→ What you are asked to do
Go line by line through the data and copy those with the word "metadata".

Records drawn from a dataset

━━━━━━━━━━━━━━━━━━━━

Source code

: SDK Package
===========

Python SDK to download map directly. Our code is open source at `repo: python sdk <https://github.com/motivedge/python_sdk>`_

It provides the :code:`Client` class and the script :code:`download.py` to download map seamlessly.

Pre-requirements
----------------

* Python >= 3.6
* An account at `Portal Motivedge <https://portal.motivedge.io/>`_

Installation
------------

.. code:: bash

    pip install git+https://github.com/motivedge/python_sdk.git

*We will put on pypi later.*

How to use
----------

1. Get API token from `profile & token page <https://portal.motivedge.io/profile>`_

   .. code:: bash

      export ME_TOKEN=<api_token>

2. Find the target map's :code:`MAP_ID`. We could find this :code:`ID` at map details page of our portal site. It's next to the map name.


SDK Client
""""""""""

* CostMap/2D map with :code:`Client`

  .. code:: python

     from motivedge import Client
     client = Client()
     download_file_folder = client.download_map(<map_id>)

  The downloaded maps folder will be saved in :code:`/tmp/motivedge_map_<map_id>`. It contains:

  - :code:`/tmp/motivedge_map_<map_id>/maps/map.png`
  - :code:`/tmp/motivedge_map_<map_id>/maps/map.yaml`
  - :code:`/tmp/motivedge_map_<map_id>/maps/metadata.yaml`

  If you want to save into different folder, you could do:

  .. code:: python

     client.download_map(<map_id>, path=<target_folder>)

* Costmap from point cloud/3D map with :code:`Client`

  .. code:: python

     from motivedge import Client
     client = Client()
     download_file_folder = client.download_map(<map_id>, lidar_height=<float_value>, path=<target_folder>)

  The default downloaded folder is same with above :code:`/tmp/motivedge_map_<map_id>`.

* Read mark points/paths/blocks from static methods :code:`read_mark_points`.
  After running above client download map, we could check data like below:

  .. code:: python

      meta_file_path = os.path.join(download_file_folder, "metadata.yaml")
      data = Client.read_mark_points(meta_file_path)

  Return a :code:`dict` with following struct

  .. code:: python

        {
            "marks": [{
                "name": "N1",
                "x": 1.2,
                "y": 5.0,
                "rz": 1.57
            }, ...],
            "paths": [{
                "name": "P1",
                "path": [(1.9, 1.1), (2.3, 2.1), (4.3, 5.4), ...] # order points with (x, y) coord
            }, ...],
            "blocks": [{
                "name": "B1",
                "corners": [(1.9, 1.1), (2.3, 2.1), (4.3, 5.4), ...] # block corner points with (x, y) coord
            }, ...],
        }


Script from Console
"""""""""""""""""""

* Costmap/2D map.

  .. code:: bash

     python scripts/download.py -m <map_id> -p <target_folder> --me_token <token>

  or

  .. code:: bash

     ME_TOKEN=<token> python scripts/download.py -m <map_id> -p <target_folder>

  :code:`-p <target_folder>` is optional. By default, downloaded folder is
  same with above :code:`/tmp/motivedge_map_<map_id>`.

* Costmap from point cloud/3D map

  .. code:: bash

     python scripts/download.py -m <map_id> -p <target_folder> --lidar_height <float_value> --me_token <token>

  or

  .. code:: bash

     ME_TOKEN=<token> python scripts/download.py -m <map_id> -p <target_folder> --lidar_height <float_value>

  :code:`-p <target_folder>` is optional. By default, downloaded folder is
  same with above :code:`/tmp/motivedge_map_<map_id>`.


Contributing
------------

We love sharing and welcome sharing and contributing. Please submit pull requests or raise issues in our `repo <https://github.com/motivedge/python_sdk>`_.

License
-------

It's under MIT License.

━━━━━━━━━━━━━━━━━━━━

→ Output of the exercise
  - :code:`/tmp/motivedge_map_<map_id>/maps/metadata.yaml`
      meta_file_path = os.path.join(download_file_folder, "metadata.yaml")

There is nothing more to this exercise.